Laurent Grasso : Uraniborg

Laurent Grasso, Les Oiseaux, 2008, vidéo numérique. Courtesy Galerie chez Valentin, Paris & Sean Kelly Gallery, New York © Laurent Grasso/ADAGP, Paris, 2012

Les oiseaux sont des indicateurs et des poètes, des sources de divination et des esthètes. Ce qu’ils dessinent dans le ciel constitue une sorte de meurtre permanent de l’espace. Passez un moment au mois de décembre sur les marches du Capitole ou aux abords du Vatican, dans la somptuosité du couchant et laissez-vous emporter par les rubans des étourneaux qui se donnent en spectacle, en pensant qu’il y a toujours des oracles chargés de lire les messages d’avenir qu’ils délivrent.

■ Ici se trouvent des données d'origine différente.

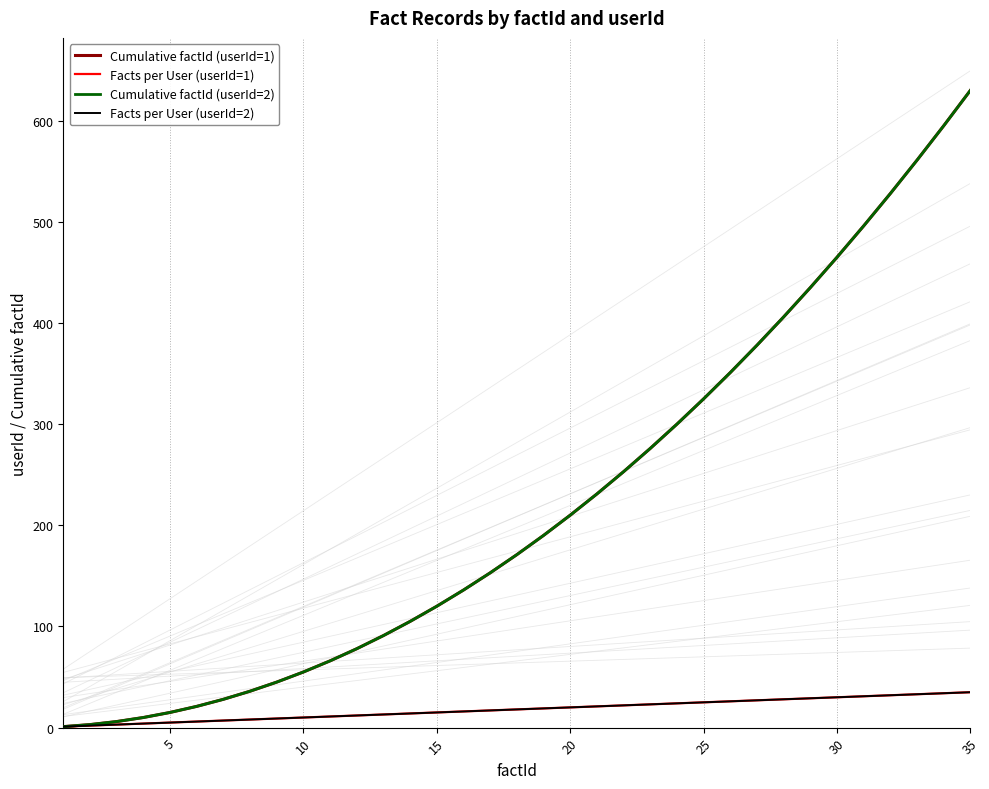

True or false: Cumulative factId (userId=2) has more than 1 points higher than both neighbors.

False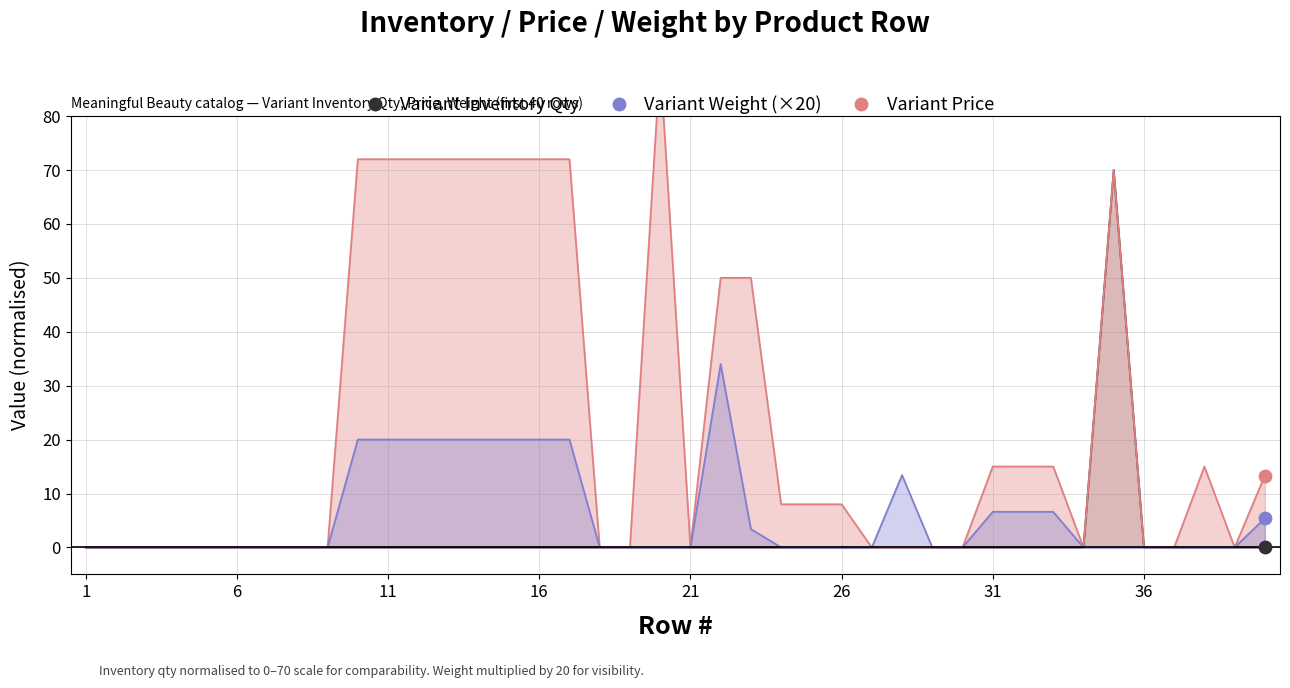

Which series contains the lowest Y value?

Variant Inventory Qty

J’ai gardé une profonde émotion de ce spectacle contemplé dans l’hiver 2005. Le souvenir m’a laissé sans voix devant le film somptueux qui nous est proposé dans l’exposition et qui nous parle de papes mourants, de cérémonies qui répètent la fondation d’une Eglise et de la réhabilitation de Galilée.

Laurent Grasso : Uraniborg

Laurent Grasso, On Air, 2009, film 35 mm sur DVD Pro HD. Courtesy Galerie chez Valentin, Paris & Sean Kelly Gallery, New York © Laurent Grasso/ADAGP, Paris, 2012.

Et ainsi d’Uraniborg et d’un autre astronome dont mon Professeur de mathématique de première avait fait son héros : Tycho Brahé.

Et ainsi du rapport étrange qui s’établit entre le savant, précurseur de son collègue italien et le Roi Frédéric II qui lui laissa administrer un château et une île baltique relié à Uranie.

Et ainsi encore, d’Uranie à Polia et au vol du faucon qui filme les déserts où se joue peut-être le sort du monde, entre Islam et Chrétienté.

Et ainsi, de la côte de Carthagène où les fortifications attendent un ennemi invisible ou bien la chute d’une planète.

Et ainsi, du Désert des Tartares au livre de sable. Tout ce que la littérature fantastique tire des vallons creux et du chant des étoiles.

Laurent Grasso : Uraniborg

La première et la dernière photographies sont des clichés de  Laurent Grasso (site facebook de l'auteur)

Laurent Grasso. Uraniborg. Du 22 mai au 23 septembre. Musée du jeu de Paume, Paris.